▶ _Brano del documento_
□ □ □ □ □ □ □
Palabanda. La rivolta del 1812 – Recensione di Fernando Codonesu

(articolo pubblicato su DemocraziaOggi)

Il libro di Andrea Pubusa, appena pubblicato da Arkadia editore e già presente in libreria, permette di conoscere meglio i fatti di Palabanda del 1812, l’anno fatidico ricordato a tutte le latitudini della Sardegna come “su famini de s’annu doxi” e, allo stesso tempo, tratteggia con grande efficacia un ritratto dei protagonisti di quegli accadimenti descrivendone, nel contempo, lo sfondo storico in cui si sono verificati.

I fatti, gli accadimenti, i personaggi, il clima politico e storico del tempo, sono questi gli elementi del campo di indagine in cui si misura Andrea Pubusa, oggi nella veste di scrittore, e non certo nella veste di storico come precisa più volte nel corso del libro, che mira alla sostanza delle cose.

Ora, cosa dice il saggio e perché è importante.
Pubusa analizza, spiega e commenta i fatti nel loro svolgimento e allo stesso tempo indaga i personaggi, per certi aspetti non limitandosi all’esteriorità conosciuta come lavoro o professione ma cercando di delinearne, ancorché ipoteticamente, il modo di pensare, di ragionare e di agire nel contesto dei fatti d’Europa e sardi della fine del settecento, dalla rivoluzione francese agli anni dell’impero napoleonico, passando per lo scommiato dei piemontesi, il risveglio dei sardi con i moti guidati da Giovanni Maria Angioy e, infine, i fatti di Palabanda.
Un piccolo grande saggio che si legge come un romanzo. Una scrittura snella, veloce, con un lessico preciso, direi da avvocato colto e profondo, con una caratterizzazione prevalentemente assertiva e capace di andare diritta agli aspetti salienti della vicenda e non rinunciando a importanti note e riferimenti bibliografici utili ad arricchire il testo.
□ □ □ □ □ □ □
▶ _Dati memorizzati_
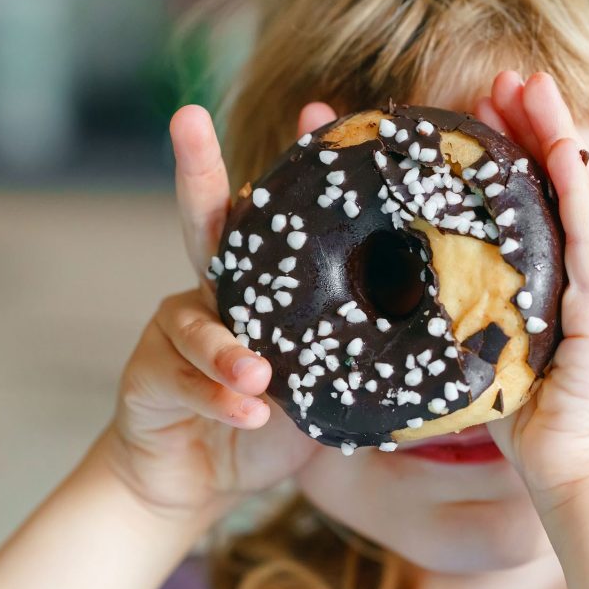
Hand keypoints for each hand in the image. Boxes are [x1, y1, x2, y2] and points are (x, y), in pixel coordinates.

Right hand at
□ □ □ □ □ □ □
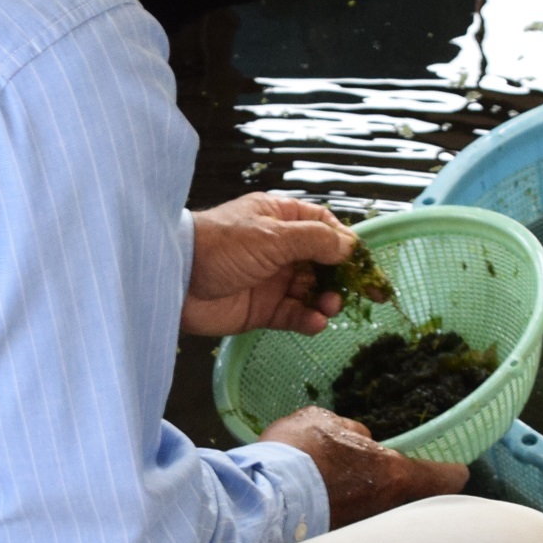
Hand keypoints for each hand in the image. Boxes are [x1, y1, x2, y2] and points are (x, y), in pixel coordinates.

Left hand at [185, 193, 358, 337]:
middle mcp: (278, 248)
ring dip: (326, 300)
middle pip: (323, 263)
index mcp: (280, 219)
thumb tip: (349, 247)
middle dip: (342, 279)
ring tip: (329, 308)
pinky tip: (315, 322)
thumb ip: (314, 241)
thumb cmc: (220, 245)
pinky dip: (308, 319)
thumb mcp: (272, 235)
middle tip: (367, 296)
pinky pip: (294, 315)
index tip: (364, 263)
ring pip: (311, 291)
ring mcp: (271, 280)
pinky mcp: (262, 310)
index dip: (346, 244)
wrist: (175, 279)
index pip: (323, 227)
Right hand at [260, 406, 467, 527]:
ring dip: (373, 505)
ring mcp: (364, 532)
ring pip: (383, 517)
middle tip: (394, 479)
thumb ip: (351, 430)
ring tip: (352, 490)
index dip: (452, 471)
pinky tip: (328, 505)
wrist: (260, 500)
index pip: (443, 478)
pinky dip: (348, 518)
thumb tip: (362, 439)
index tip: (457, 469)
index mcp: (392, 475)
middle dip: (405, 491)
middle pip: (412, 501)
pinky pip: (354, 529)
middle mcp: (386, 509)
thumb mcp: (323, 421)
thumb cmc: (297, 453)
□ □ □ □ □ □ □
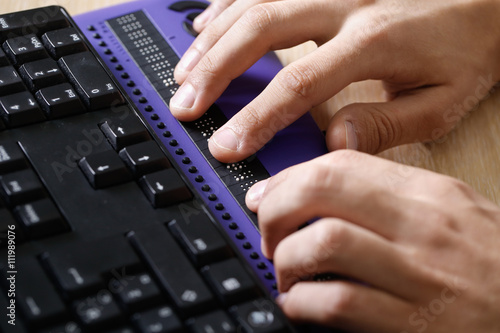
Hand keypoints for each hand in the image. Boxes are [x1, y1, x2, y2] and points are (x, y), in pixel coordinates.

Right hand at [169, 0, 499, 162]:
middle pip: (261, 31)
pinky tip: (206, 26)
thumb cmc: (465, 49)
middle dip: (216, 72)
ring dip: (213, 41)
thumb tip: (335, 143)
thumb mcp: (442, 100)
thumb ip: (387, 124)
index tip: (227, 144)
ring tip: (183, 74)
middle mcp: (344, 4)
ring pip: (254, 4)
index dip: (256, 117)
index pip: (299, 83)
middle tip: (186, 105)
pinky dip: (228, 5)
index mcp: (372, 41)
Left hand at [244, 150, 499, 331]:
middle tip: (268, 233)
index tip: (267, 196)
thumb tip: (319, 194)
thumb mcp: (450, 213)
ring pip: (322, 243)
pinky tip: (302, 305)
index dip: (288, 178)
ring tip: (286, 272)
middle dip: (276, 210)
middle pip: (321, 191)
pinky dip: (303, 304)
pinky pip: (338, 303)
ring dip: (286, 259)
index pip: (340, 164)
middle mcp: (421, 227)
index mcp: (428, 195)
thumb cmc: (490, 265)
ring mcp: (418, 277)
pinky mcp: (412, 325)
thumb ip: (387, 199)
□ □ □ □ □ □ □
▶ _Compito da svolgere_
Traduci in inglese questa frase della recensione sul libro dedicato a Palabanda: "Un piccolo grande saggio che si legge come un romanzo."

▶ _Risposta al problema_
A small great essay that reads like a novel.